**Exercices:**
1 > Pour chacune des affirmations (a), (b) et (c), indiquez par oui ou par non si elle s'accorde avec l'extrait, puis citez les mots du texte qui tranchent. (a) Le roi avait prévu de se réfugier à Gaète. (b) Lors de leur promenade en ville le 5 septembre, François et Marie Sophie furent hués par la foule. (c) Le roi emporta ses avoirs personnels déposés à la banque.
2 > D'après l'extrait, dans quelle banque Ferdinand II avait-il déposé l'argent ?

**Extrait:**
◆ ◆ ◆ ◆ ◆

Le roi avait décidé de quitter sa capitale pour se réfugier à Gaète, un peu plus au nord. Il pensait alors qu’avec la forteresse de Capoue, il avait une base arrière solide. Un seul échec de Garibaldi pouvait encore lui permettre de garder son trône. Il pensait aussi éviter un bain de sang à Naples. Certains lui avenir conseillé de fuir à Vienne ou à Madrid, d’autres à Rome près du Saint-Père. Il choisit de rester dans on pays.

Le 4 septembre, il annonça son intention, sans demander à quiconque de le suivre, à l’exception de l’armée, composé de quarante mille hommes et quatre mille cavaliers, et de la marine. Les mouvements de troupe commencèrent aussitôt au lieu de se porter à la rencontre des Mille de Garibaldi et des les battre, comme cela aurait pu être fait facilement. 

François et Marie Sophie en 1860
Le 5 septembre, dans l’après-midi, en voiture découverte, François et Marie Sophie parcoururent la ville. Aucun cri contre eux ne fut entendu, au contraire une foule silencieusement respectueuse saluait leur passage.

La nuit du 5 au 6 fut leur dernière passée au palais royal qui était désert. Il n’y avait plus de courtisans, juste quelques serviteurs. 

Le 6 au matin les voitures chargées des objets et des documents que les souverains souhaitaient emporter avec eux quittèrent le palais. Mais ils abandonnaient la vaisselle d’or, la garde-robe de Marie-Sophie. Le roi ne retira pas ses avoirs personnels de la banque, soit cinquante millions de francs-or, qui furent ensuite saisis par Garibaldi et le gouvernement piémontais. L’argent avait été déposé à la Banque d’Angleterre par Ferdinand II mais François l’avait fait rentrer à Naples, en un geste patriotique. François préférait emporter des reliques et des peintures religieuses. 

A quatre heures de l’après-midi, les ministres se présentèrent au palais. François les salua et les remercia un à un. A Liborio Romano, il fit une discrète allusion à son double jeu, dont il avait eu connaissance, tout en lui recommandant de veiller à l’ordre public.

Liborio Romano télégraphia, immédiatement après cette cérémonie, à Garibaldi : “Naples attend avec la plus grande impatience votre arrivée pour saluer le rédempteur de l’Italie et remettre entre vos mains le pouvoir de l’état et son destin propre.”

◆ ◆ ◆ ◆ ◆

**Données fournies:**

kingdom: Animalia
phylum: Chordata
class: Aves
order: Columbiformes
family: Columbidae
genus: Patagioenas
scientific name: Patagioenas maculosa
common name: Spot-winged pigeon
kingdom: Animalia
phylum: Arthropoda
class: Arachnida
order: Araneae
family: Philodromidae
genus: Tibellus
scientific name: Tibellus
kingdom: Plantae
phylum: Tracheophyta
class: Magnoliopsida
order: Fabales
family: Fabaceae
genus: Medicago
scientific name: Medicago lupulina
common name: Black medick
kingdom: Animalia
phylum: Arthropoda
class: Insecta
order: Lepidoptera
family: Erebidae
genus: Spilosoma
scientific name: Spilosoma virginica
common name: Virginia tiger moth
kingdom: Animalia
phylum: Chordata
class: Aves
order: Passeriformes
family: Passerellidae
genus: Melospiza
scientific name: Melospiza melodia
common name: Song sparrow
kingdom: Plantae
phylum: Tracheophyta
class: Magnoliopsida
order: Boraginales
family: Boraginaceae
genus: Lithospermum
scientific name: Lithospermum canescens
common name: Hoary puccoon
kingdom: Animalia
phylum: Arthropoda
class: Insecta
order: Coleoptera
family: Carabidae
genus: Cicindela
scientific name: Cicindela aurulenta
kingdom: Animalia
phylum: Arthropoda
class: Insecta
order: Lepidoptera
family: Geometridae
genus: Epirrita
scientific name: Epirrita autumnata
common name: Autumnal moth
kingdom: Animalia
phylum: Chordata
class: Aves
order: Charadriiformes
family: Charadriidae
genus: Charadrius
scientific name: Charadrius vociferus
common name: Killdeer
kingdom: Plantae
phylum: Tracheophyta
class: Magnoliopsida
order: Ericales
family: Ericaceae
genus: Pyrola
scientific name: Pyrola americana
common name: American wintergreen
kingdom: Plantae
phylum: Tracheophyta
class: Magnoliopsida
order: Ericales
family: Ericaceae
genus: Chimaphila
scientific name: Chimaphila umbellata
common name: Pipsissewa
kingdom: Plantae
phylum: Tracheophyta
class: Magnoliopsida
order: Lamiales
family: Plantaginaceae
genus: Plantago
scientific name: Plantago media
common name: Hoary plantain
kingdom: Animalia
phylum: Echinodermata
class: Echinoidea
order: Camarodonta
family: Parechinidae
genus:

◆ ◆ ◆ ◆ ◆

**Corrigé:**
1 >
(a) Oui : « Le roi avait décidé de quitter sa capitale pour se réfugier à Gaète ».
(b) Non : « Aucun cri contre eux ne fut entendu ».
(c) Non : « Le roi ne retira pas ses avoirs personnels de la banque ».

2 > À la Banque d'Angleterre.